Natur und Religion

Ob Naturkatastrophen als Strafe Gottes oder als Manifestation einer transzendenten Macht oder – nüchterner – als extreme Stressauslöser einherkommen: gleichgültig lassen Naturgewalten niemanden. Traditionell sind es die Hochreligionen, die das meiste Kapital aus traumatisierenden Erfahrungen schlagen.

Der britische Wissenschaftshistoriker Simon Winchester hat in seinem Buch „Der Tag, an dem die Welt zerbrach“ dargestellt, wie 1883 nach dem verheerenden Vulkanausbruch des Krakatau auf Indonesien, der Islam nach jahrhundertlangen vergeblichen Anläufen, sich endlich im Inselstaat durchsetzte: Indem er Erdbeben, Flutwellen und zigtausend Todesopfer als Strafe Allahs für die bis dahin ausgebliebene Bekehrung anpries und diese als einzigen Weg, eine Wiederholung zu vermeiden (der Widerruf nach dem Tsunami von 2004 lässt indes auf sich warten).

Dass diese Strategie keineswegs der Vergangenheit angehört, bezeugen die Verdammung der Aids-Kranken unisono durch katholische Kirche und Islam oder etwa die jüngsten Tiraden von amerikanischen und österreichischen Kanzeln gegen häretische Praktiken auf Haiti hinlänglich. Und nach dem 11. September konnten die christlichen Kirchen kaum ihre Genugtuung darüber verbergen, dass sich die Gotteshäuser wieder mit verstörten Probanten füllten.

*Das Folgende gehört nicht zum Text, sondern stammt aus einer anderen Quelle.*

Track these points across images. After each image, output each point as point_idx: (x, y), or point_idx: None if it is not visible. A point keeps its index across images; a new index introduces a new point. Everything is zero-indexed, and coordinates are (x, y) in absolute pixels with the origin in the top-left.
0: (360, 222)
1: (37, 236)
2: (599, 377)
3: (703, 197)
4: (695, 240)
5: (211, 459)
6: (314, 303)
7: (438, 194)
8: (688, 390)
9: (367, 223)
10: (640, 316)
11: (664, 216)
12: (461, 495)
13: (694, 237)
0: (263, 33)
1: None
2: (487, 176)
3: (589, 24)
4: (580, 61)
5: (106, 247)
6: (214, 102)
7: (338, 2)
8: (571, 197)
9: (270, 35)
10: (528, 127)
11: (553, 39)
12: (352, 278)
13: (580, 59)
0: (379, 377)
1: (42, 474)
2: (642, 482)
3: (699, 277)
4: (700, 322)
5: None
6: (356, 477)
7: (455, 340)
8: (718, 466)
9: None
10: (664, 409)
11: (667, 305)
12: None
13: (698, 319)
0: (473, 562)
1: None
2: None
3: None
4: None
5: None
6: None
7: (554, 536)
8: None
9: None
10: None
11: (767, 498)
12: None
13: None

Die europäische Aufklärung ist bekanntlich den umgekehrten Weg gegangen und hat sich unter dem Eindruck des Erdbebens von Lissabon, der 1755 die Stadt vollständig zerstörte, von den bis dato kursierenden Vorstellungen einer die Menschenschicksale zu ihrem Besten lenkenden Hand Gottes verabschiedet. Gerade noch hatte Leibniz die Vereinbarkeit des Allmächtigen mit dem Übel in der Welt aus einer prästabilierten Harmonie der „besten aller möglichen Welten“ abgeleitet – und dann wurde ausgerechnet ein Hauptquartier barocker Gottesfurcht auf so sinnlose Weise vernichtet. Seitdem war der Niedergang theologischer Beweisführungen nicht mehr aufzuhalten, aus sicherer Entfernung verlegte Immanuel Kant die Bewältigung des „schrecklich Erhabenen“ konsequenterweise in die Zuständigkeit des ästhetischen Subjekts.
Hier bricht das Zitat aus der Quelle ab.